» **WORK INSTRUCTIONS**: Print every line of the records below word for word, without any change.

Data excerpts

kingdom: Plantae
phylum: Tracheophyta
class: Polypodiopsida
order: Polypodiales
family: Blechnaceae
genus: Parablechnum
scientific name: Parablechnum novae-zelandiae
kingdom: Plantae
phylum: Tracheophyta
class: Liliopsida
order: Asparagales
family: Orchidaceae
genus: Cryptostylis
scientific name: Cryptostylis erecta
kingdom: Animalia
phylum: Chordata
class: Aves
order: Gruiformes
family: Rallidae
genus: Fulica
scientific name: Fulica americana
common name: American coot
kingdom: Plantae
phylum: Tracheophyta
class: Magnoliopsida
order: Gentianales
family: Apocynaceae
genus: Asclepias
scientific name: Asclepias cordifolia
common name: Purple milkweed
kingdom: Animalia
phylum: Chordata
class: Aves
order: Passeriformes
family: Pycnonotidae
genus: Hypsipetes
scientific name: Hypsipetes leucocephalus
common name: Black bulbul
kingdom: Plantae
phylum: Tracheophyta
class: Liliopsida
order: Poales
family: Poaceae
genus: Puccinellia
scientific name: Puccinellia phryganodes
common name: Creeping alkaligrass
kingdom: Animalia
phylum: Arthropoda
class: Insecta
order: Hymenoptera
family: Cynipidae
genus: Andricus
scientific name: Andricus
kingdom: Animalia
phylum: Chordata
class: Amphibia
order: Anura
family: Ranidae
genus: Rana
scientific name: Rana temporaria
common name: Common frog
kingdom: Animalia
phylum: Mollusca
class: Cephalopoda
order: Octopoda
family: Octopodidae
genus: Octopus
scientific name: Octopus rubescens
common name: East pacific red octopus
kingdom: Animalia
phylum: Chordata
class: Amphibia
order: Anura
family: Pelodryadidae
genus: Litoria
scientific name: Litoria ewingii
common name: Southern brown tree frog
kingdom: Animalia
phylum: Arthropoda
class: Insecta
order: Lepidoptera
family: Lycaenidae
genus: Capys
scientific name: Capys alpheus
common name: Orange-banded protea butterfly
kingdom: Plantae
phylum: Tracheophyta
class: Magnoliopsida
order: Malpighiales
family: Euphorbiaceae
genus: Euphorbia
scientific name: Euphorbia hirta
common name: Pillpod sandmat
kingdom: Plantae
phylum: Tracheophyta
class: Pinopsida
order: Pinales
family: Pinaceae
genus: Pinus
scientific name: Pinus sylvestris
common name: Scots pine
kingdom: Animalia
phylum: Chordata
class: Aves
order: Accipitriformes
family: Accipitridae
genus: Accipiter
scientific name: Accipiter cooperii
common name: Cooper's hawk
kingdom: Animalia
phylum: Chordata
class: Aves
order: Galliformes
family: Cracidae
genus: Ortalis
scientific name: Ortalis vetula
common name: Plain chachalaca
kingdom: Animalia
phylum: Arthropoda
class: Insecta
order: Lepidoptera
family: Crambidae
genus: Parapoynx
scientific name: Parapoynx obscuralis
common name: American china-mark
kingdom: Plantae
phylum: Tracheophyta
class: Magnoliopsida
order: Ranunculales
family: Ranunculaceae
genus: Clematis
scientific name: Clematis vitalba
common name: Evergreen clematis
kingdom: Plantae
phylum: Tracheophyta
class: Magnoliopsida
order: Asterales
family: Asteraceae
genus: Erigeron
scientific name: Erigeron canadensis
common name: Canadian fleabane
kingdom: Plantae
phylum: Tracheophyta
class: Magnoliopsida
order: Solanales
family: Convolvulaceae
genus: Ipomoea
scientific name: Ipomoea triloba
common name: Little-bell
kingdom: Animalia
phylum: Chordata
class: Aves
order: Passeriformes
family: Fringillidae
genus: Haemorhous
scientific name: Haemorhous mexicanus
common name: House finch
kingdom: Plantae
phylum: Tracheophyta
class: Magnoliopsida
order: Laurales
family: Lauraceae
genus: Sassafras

» **SOLUTION FOR THIS TASK**:
kingdom: Plantae
phylum: Tracheophyta
class: Polypodiopsida
order: Polypodiales
family: Blechnaceae
genus: Parablechnum
scientific name: Parablechnum novae-zelandiae
kingdom: Plantae
phylum: Tracheophyta
class: Liliopsida
order: Asparagales
family: Orchidaceae
genus: Cryptostylis
scientific name: Cryptostylis erecta
kingdom: Animalia
phylum: Chordata
class: Aves
order: Gruiformes
family: Rallidae
genus: Fulica
scientific name: Fulica americana
common name: American coot
kingdom: Plantae
phylum: Tracheophyta
class: Magnoliopsida
order: Gentianales
family: Apocynaceae
genus: Asclepias
scientific name: Asclepias cordifolia
common name: Purple milkweed
kingdom: Animalia
phylum: Chordata
class: Aves
order: Passeriformes
family: Pycnonotidae
genus: Hypsipetes
scientific name: Hypsipetes leucocephalus
common name: Black bulbul
kingdom: Plantae
phylum: Tracheophyta
class: Liliopsida
order: Poales
family: Poaceae
genus: Puccinellia
scientific name: Puccinellia phryganodes
common name: Creeping alkaligrass
kingdom: Animalia
phylum: Arthropoda
class: Insecta
order: Hymenoptera
family: Cynipidae
genus: Andricus
scientific name: Andricus
kingdom: Animalia
phylum: Chordata
class: Amphibia
order: Anura
family: Ranidae
genus: Rana
scientific name: Rana temporaria
common name: Common frog
kingdom: Animalia
phylum: Mollusca
class: Cephalopoda
order: Octopoda
family: Octopodidae
genus: Octopus
scientific name: Octopus rubescens
common name: East pacific red octopus
kingdom: Animalia
phylum: Chordata
class: Amphibia
order: Anura
family: Pelodryadidae
genus: Litoria
scientific name: Litoria ewingii
common name: Southern brown tree frog
kingdom: Animalia
phylum: Arthropoda
class: Insecta
order: Lepidoptera
family: Lycaenidae
genus: Capys
scientific name: Capys alpheus
common name: Orange-banded protea butterfly
kingdom: Plantae
phylum: Tracheophyta
class: Magnoliopsida
order: Malpighiales
family: Euphorbiaceae
genus: Euphorbia
scientific name: Euphorbia hirta
common name: Pillpod sandmat
kingdom: Plantae
phylum: Tracheophyta
class: Pinopsida
order: Pinales
family: Pinaceae
genus: Pinus
scientific name: Pinus sylvestris
common name: Scots pine
kingdom: Animalia
phylum: Chordata
class: Aves
order: Accipitriformes
family: Accipitridae
genus: Accipiter
scientific name: Accipiter cooperii
common name: Cooper's hawk
kingdom: Animalia
phylum: Chordata
class: Aves
order: Galliformes
family: Cracidae
genus: Ortalis
scientific name: Ortalis vetula
common name: Plain chachalaca
kingdom: Animalia
phylum: Arthropoda
class: Insecta
order: Lepidoptera
family: Crambidae
genus: Parapoynx
scientific name: Parapoynx obscuralis
common name: American china-mark
kingdom: Plantae
phylum: Tracheophyta
class: Magnoliopsida
order: Ranunculales
family: Ranunculaceae
genus: Clematis
scientific name: Clematis vitalba
common name: Evergreen clematis
kingdom: Plantae
phylum: Tracheophyta
class: Magnoliopsida
order: Asterales
family: Asteraceae
genus: Erigeron
scientific name: Erigeron canadensis
common name: Canadian fleabane
kingdom: Plantae
phylum: Tracheophyta
class: Magnoliopsida
order: Solanales
family: Convolvulaceae
genus: Ipomoea
scientific name: Ipomoea triloba
common name: Little-bell
kingdom: Animalia
phylum: Chordata
class: Aves
order: Passeriformes
family: Fringillidae
genus: Haemorhous
scientific name: Haemorhous mexicanus
common name: House finch
kingdom: Plantae
phylum: Tracheophyta
class: Magnoliopsida
order: Laurales
family: Lauraceae
genus: Sassafras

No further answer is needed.